# Dad's (I Think) old wood planes



## MeasureTwice (Jan 12, 2012)

Here are two old planes that my Dad had. They could of been my Grandfathers, but I really do not know. They haven't been taken care of in many,many years. The larger one has a stamp that reads, "Butch ---- Co" There is more but I cannot make it out.

My real question is, should I try to restore them or leave them alone. I do not want to screw them up any more than they already are. I do not plan to use them, I have a hard enough time learning modern day ones. So I'll probably just hang them on the shop wall.

If I restore them any comments, tips and suggestions are welcome!


----------



## joesbucketorust (Dec 13, 2011)

Is the wood stamped butch... or is the iron? If it's the iron then it might be a W. Butcher - they sold just the cutters to planemakers. There weren't any American planemakers with butch at the beginning of their name. Might be British but my british planemakers book is buried somewhere. 

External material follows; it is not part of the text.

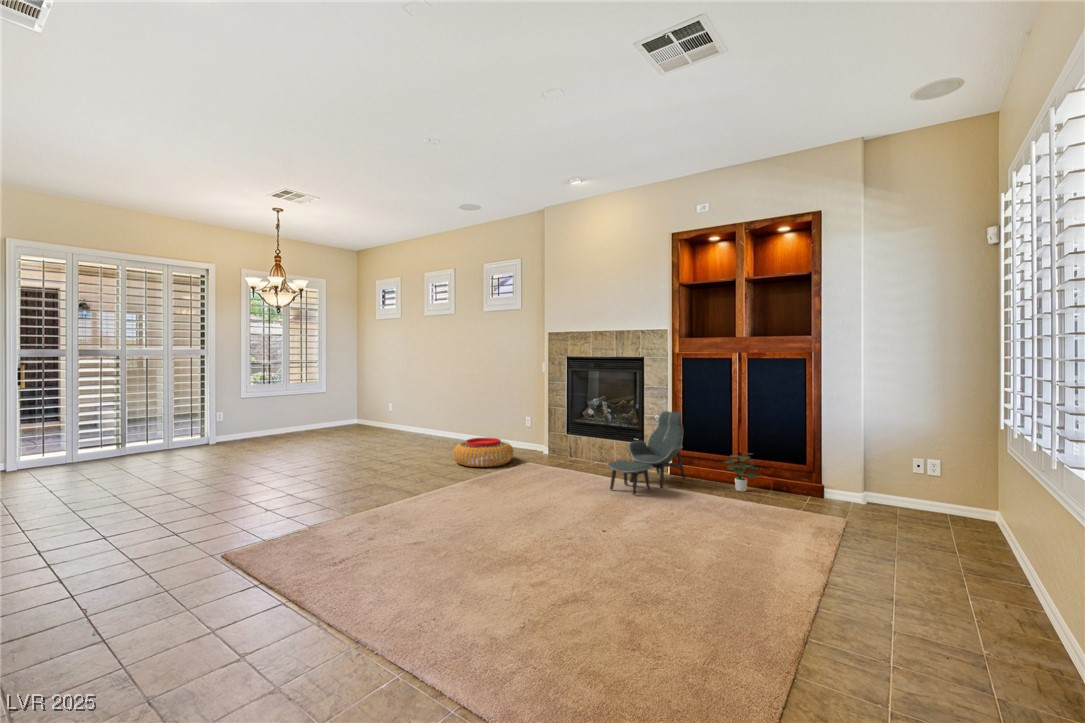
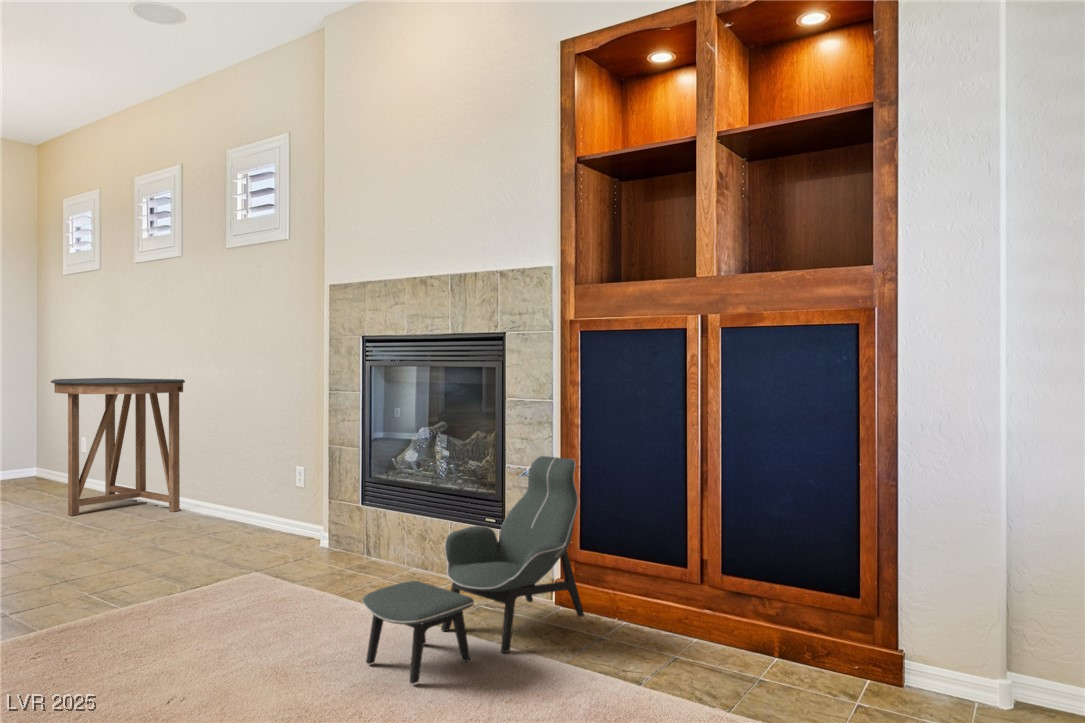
console table: none [393,374,460,442] -> present [51,378,185,516]
pouf: present [453,438,514,467] -> none [79,514,232,587]
potted plant: present [724,453,761,491] -> none [659,562,751,663]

If you're going to restore the broken tote, I have an old Chapin Stevens catalogue around, buried on another pile. They sold the totes in two styles - yours looks like it was a closed handle. They were made to fit in the slot on top of the body. I can try to find the catalogue and scan the page so you see what the piece is supposed to look like before you connect it to the body. 
That style wooden plane is common enough that unless it's made by a very rarely seen maker it's not going to kill anything if you rehab it.


----------



## MeasureTwice (Jan 12, 2012)

Thanks! The iron is stamped. I'll soak it in some evapro rust and maybe I can read more. Didn't want to do that if I should leave it alone..


----------